GOURMET'S NOTEBOOK: Sirena




The stern of a ship welcomes you to the fish restaurant Sirena, and the waiters in sailors' uniforms continue the nautical theme.


Ours, jittery with nerves, was obviously a young new recruit and by the end of the meal, we felt like taking him home, letting him watch "Spokoinoi Nochi, Malyshi" and putting him to bed. The only waiter with shorn hair, he looked as if he'd been through a severe bout of navy-type hazing -- his boss even hovered around him whispering sour somethings into his ear as he served.

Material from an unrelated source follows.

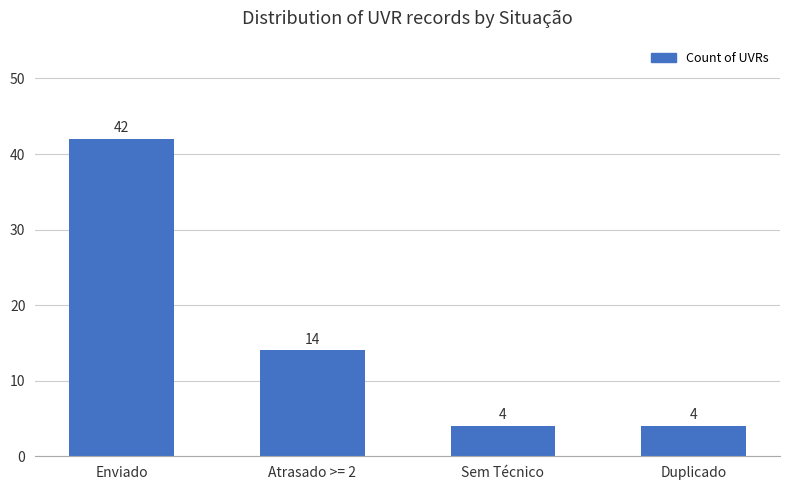

Is it true that the value at Duplicado is 4?

True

The doorman was very nice, however, and showed us around the rest of the restaurant. Most impressive is the room with a glass floor, underneath which gigantic sturgeon squirm in a foot of water under the feet of the diners. It all looks amazing, though I'm sure the cramped fish are probably relieved when they're finally dragged out for a place on the dining table. The doorman assured us of the floor's strength, saying it had been tested to withstand up to 1,000 kilograms. The other major dining area is packed full of aquariums. Just outside it are numerous photos of rich and famous visitors -- like Sting, Liza Minnelli and Oleg Menshikov -- looking disgruntled at having their meal interrupted.


We'd already booked a place on the patio, and unfortunately they were too busy to let us move to a more fishy atmosphere inside. It was pleasant, if a little plain. The hum of muzak surrounded us, and the air-conditioned rooms beckoned.

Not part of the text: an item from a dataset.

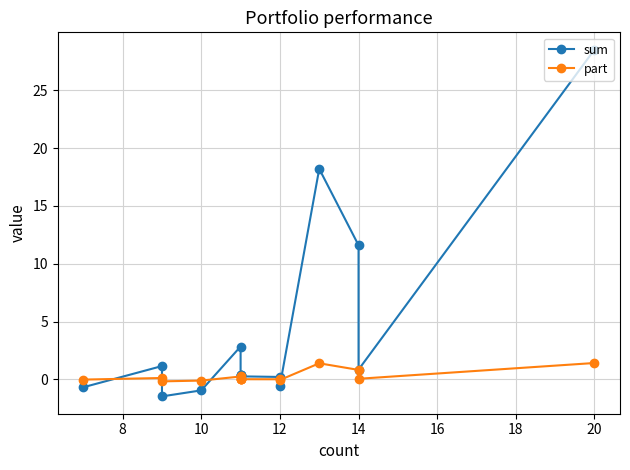

List the series in order of their peak value, lowest first.

part, sum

Wines were from $50 a bottle to extortionate amounts. We both went for the beer ($6 for draught, $5 for a bottle) and an artificial-tasting orange juice ($6).


Our choice of the simple appetizer of bliny with black caviar ($20) let us skip deciding between the tuna, salmon and turbot carpaccio ($26) or the smoked eel with crayfish ($33) and many other starters. Two bliny, ample caviar and a dollop of smetana was fine if not memorable.


My friend skipped the salmon, sturgeon, crayfish and numerous other fish, ordering the sole ($36), which we expected to be grand but actually looked like an extremely close cousin of a dish from my local fish-and-chips shop -- a quarter of a lemon, a pile of thin greasy looking fries and a big flat fish. The only thing missing was that it didn't come wrapped in newspaper. Then my dish arrived -- wrapped in a brown paper bag as if in the bag missing from the other dish. The mixed seafood in parchment ($33), was very tasty and steamed happily out of the bag as the waiter cut it open. And despite its appearance, the sole was still cooked perfectly and received praise from my friend. Other dishes that may have more of an impact are the Scottish salmon in almond sauce ($36) or the turbot in lemon sauce ($39).


For dessert we had a large, if overly sweet, creme brulee ($11) and an even larger portion of strawberry ice cream ($16).


I expected Sirena to be expensive -- Liza Minelli doesn't eat out cheap -- but for the food we got, it didn't impress. But I liked the fish- beneath-your-feet room and for that alone I'd risk a return if at someone else's expense.